== Given information

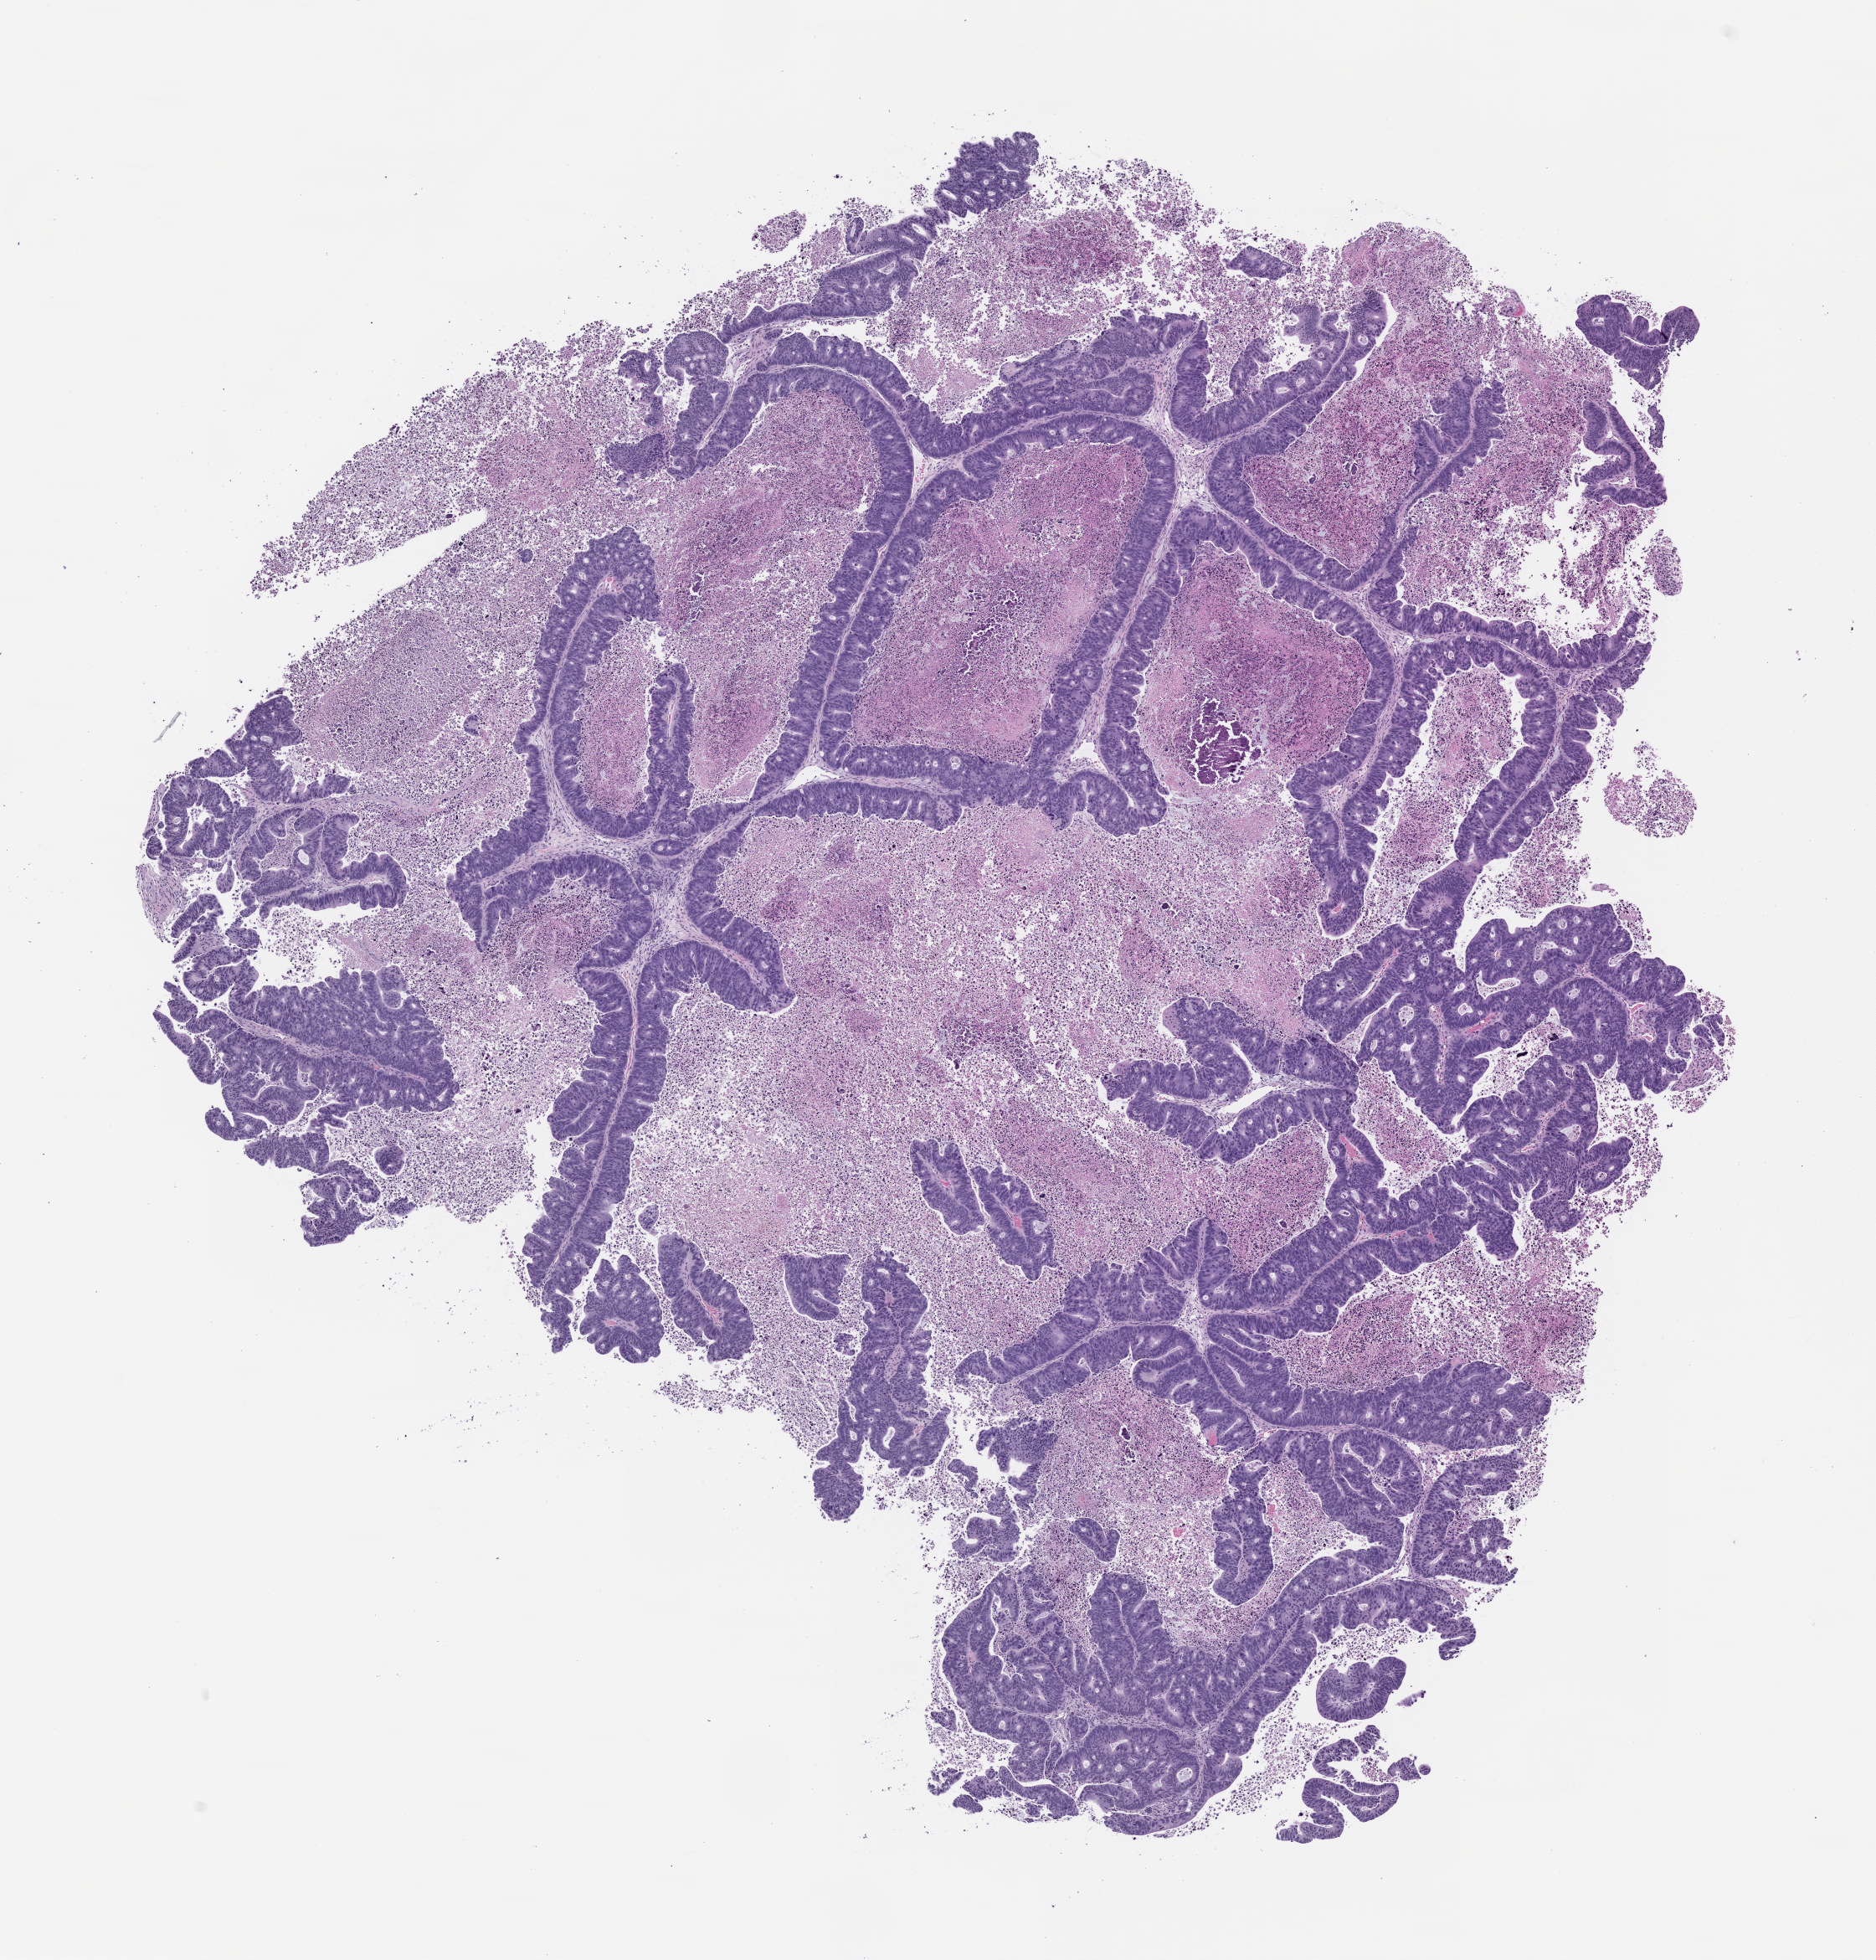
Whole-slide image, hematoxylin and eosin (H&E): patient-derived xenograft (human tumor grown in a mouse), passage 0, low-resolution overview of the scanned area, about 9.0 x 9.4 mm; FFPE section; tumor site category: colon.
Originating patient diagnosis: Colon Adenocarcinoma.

====
== Given information

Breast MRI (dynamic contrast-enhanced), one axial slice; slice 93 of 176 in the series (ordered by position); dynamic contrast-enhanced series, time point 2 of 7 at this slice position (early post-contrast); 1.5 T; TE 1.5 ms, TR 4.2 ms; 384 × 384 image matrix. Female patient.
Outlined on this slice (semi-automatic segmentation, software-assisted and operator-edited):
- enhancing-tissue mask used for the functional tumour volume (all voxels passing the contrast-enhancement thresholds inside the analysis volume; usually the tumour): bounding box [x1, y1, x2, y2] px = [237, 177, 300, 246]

====
== Given information

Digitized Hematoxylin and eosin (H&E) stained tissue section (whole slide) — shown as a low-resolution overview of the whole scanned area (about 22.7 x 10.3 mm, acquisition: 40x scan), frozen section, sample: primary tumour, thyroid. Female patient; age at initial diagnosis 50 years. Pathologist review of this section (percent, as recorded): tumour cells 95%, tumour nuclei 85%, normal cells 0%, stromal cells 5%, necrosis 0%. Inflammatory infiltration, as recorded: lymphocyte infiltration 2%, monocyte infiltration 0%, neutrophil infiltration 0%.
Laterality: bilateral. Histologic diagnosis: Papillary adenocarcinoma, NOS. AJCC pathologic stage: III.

====

(Your task)
In the entries above, restate word for word the lines between the one holding "Whole-slide image, hematoxylin" and the one holding "Originating patient diagnosis: Colon", inclusive, and nothing besides.

(Answer)
Whole-slide image, hematoxylin and eosin (H&E): patient-derived xenograft (human tumor grown in a mouse), passage 0, low-resolution overview of the scanned area, about 9.0 x 9.4 mm; FFPE section; tumor site category: colon.
Originating patient diagnosis: Colon Adenocarcinoma.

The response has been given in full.